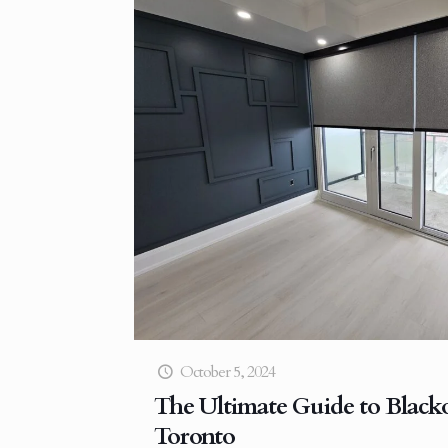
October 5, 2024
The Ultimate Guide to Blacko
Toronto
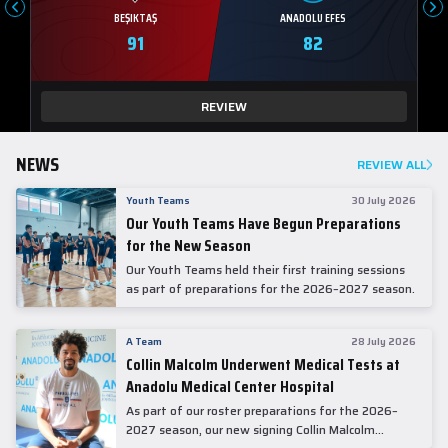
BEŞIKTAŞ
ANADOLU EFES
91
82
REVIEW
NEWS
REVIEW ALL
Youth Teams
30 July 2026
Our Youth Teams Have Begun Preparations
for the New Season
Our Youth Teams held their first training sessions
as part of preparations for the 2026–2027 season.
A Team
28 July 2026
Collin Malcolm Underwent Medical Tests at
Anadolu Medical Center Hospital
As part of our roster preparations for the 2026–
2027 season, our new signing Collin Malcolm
• • • • • • •
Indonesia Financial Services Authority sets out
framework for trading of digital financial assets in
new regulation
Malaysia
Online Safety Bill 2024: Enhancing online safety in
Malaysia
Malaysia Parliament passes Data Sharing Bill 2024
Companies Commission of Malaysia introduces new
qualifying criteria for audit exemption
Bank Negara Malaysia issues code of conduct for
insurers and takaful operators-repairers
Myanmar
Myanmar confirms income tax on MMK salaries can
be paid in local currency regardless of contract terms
• • • • • • •
● PROMPT
Your copy should hold the lines from the one with "October 5, 2024" up to and including the one with "2027 season, our new signing Collin Malcolm", exactly as in the data above, and no pictures.

● EXERCISE ANSWER
October 5, 2024
The Ultimate Guide to Blacko
Toronto
BEŞIKTAŞ
ANADOLU EFES
91
82
REVIEW
NEWS
REVIEW ALL
Youth Teams
30 July 2026
Our Youth Teams Have Begun Preparations
for the New Season
Our Youth Teams held their first training sessions
as part of preparations for the 2026–2027 season.
A Team
28 July 2026
Collin Malcolm Underwent Medical Tests at
Anadolu Medical Center Hospital
As part of our roster preparations for the 2026–
2027 season, our new signing Collin Malcolm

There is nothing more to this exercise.